■ Problem details
Update the records below by changing "from lowest to highest" to "in ascending order" and copy them out again with everything else as it is, leaving the pictures out.
(Beginning of Provided records)
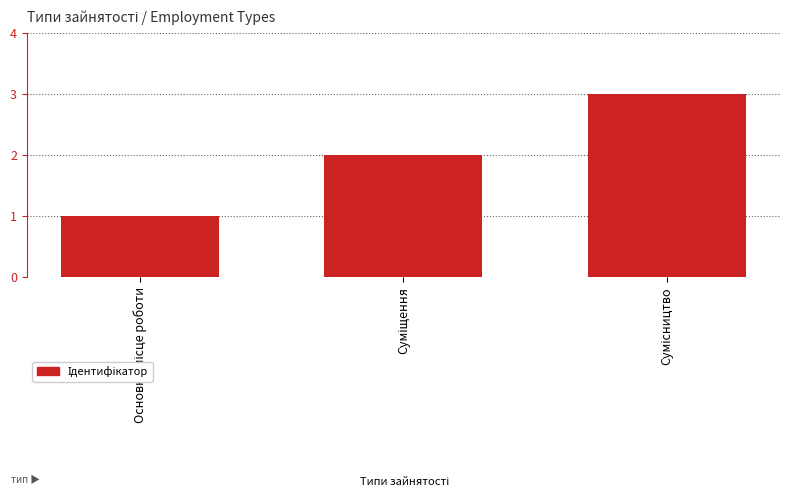

How many data points are less than 2?

1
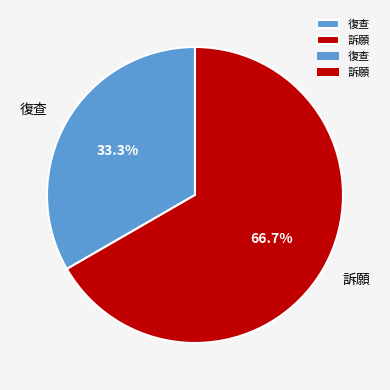

Is the sum of 復查 and 訴願 greater than half?

Yes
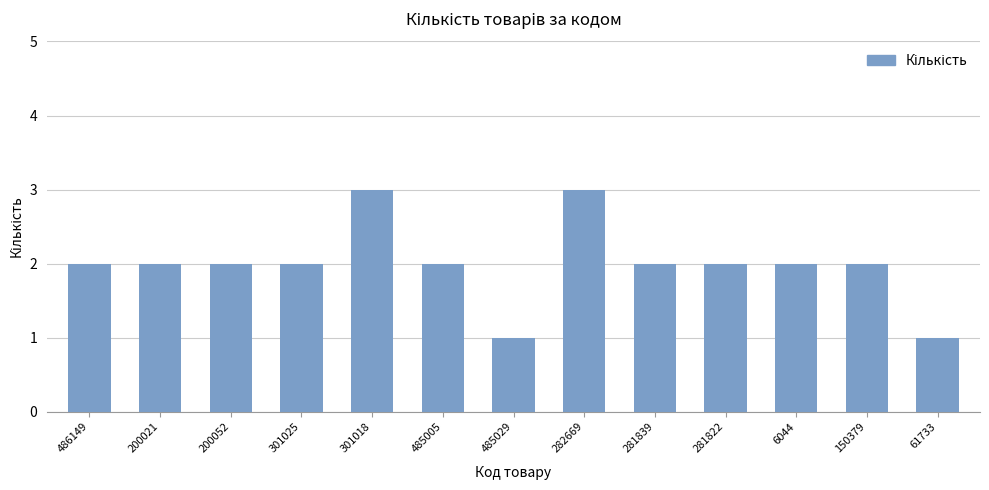

How many values are between 2 and 3?

11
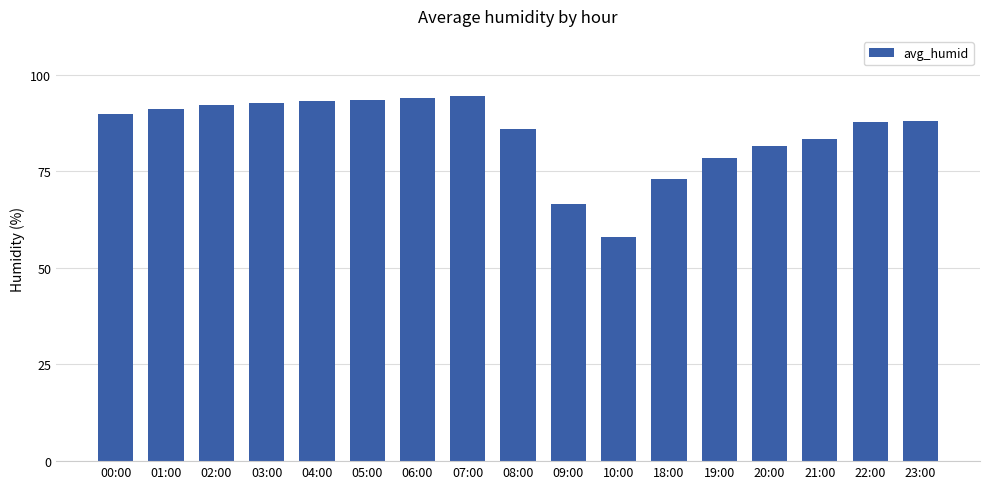

What is the approximate value at 05:00?

93.3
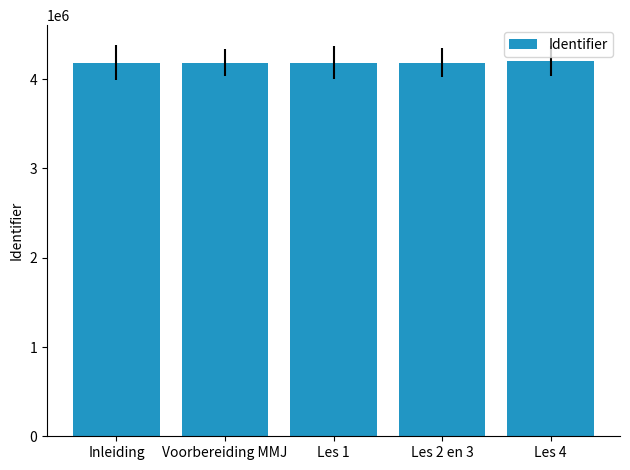

What is the label of the 5th bar from the right?

Inleiding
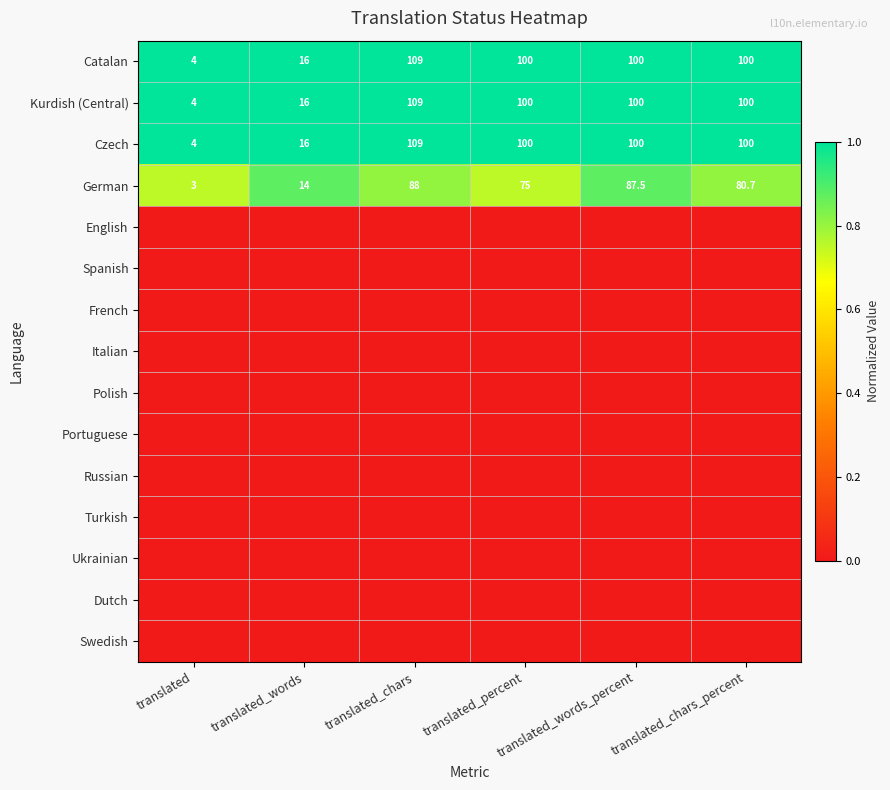

Rank the categories by German value from lowest to highest.

translated, translated_words, translated_percent, translated_chars_percent, translated_words_percent, translated_chars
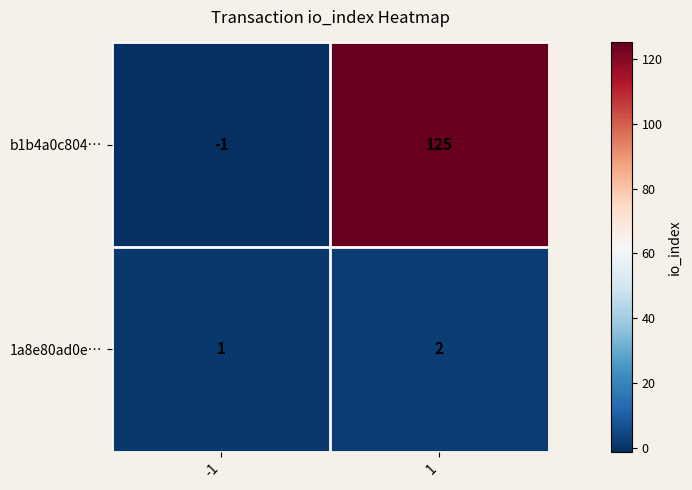

Is it true that b1b4a0c804… equals 182 at 1?

False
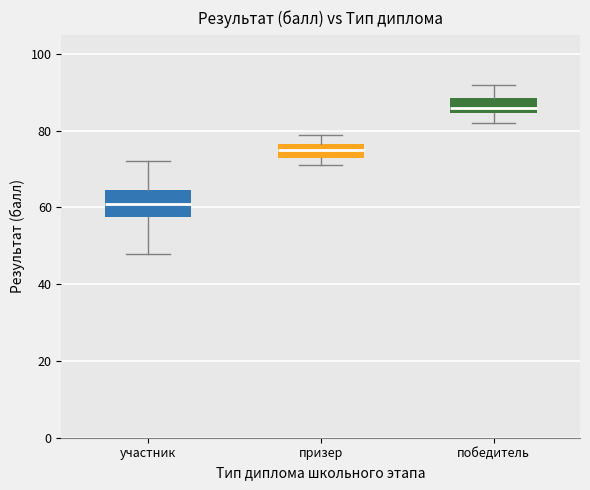

Which box's median line is the lowest?

участник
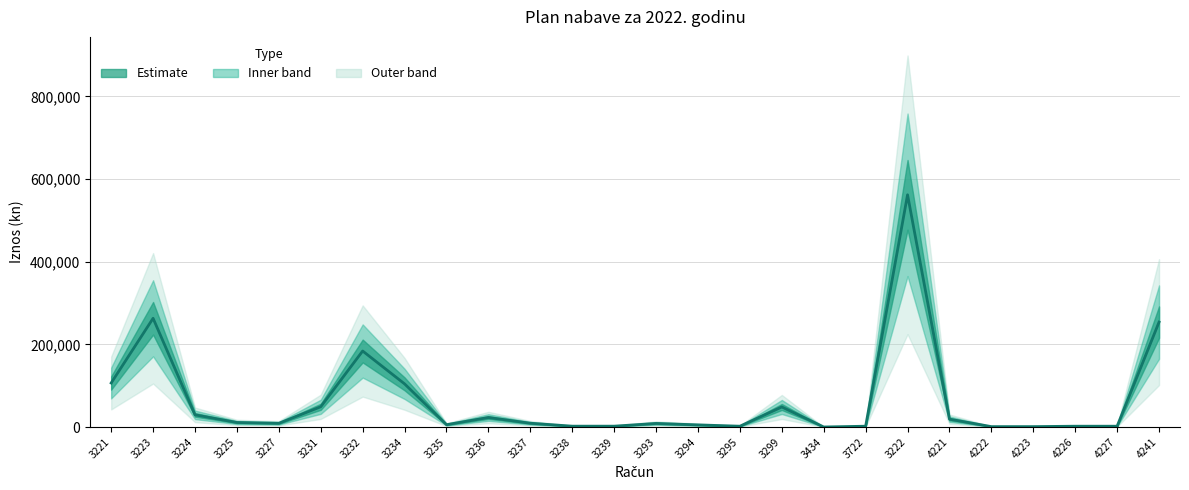

List the labels in order of value, largest first.

3222, 3223, 4241, 3232, 3221, 3234, 3231, 3299, 3224, 3236, 4221, 3225, 3237, 3227, 3293, 3235, 3294, 3238, 3239, 3295, 3722, 4226, 4227, 4222, 4223, 3434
(End of Provided records)
■ Completed exercise
How many data points are less than 2?

1

Is the sum of 復查 and 訴願 greater than half?

Yes

How many values are between 2 and 3?

11

What is the approximate value at 05:00?

93.3

What is the label of the 5th bar from the right?

Inleiding

Rank the categories by German value in ascending order.

translated, translated_words, translated_percent, translated_chars_percent, translated_words_percent, translated_chars

Is it true that b1b4a0c804… equals 182 at 1?

False

Which box's median line is the lowest?

участник

List the labels in order of value, largest first.

3222, 3223, 4241, 3232, 3221, 3234, 3231, 3299, 3224, 3236, 4221, 3225, 3237, 3227, 3293, 3235, 3294, 3238, 3239, 3295, 3722, 4226, 4227, 4222, 4223, 3434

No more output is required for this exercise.